Carefully, Brenna and Yuri made their way over to Chase One, Yuri handling the sled while Brenna floated on a tether and kept the three Carriers from jouncing too much in action-reaction movements. Once they were inside the equipment bay, they tied the Carriers fast. Yuri hurried forward, taking the controls. Their computer-calculated rendezvous point with Dr. Ives's med team was on the boards, but no pilot quite trusted the programs to do the job as well as a human could. Brenna felt the thrusters firing, altering their vector once again. Hector and Shoje would be following them, leaving Prototype II behind and running escort for Chase One, just in case something else went wrong while they were on their way to meet Dr. Ives.
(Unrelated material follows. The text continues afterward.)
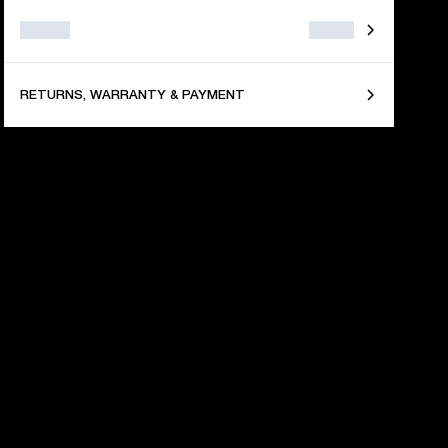
RETURNS, WARRANTY & PAYMENT
TIONS
and and enhance your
"Slow and steady," Brenna cautioned everyone. Not needed. They were all very much aware that acceleration stress might add to the victims' pain and detract from their chances for life. Yuri and Hector built the Chase ships' speed with skill.
At this closing range, communications lag was minimal. Dr. Ives was hurrying to meet them, her medical announcements preceding her. "Brenna? We've got the latest biomed data you fed us. Rough. Not good. But you know that. Once my team's aboard Chase One, set vector for Mars orbit, the Wyoma Lee Foix Space Hospital. Do not head for FTL Station. We can't begin to treat them there. We simply haven't enough equipment."
Brenna was badly shaken. FTL Station had a modern sickbay, one of the best available. But now Helen Ives was saying it wasn't good enough, not for Morgan, Tumaini, and Rue. Mars was far away. Too far? Could Morgan and the others hang on till Chase One reached the W.L.F. Space Hospital orbiting the red planet?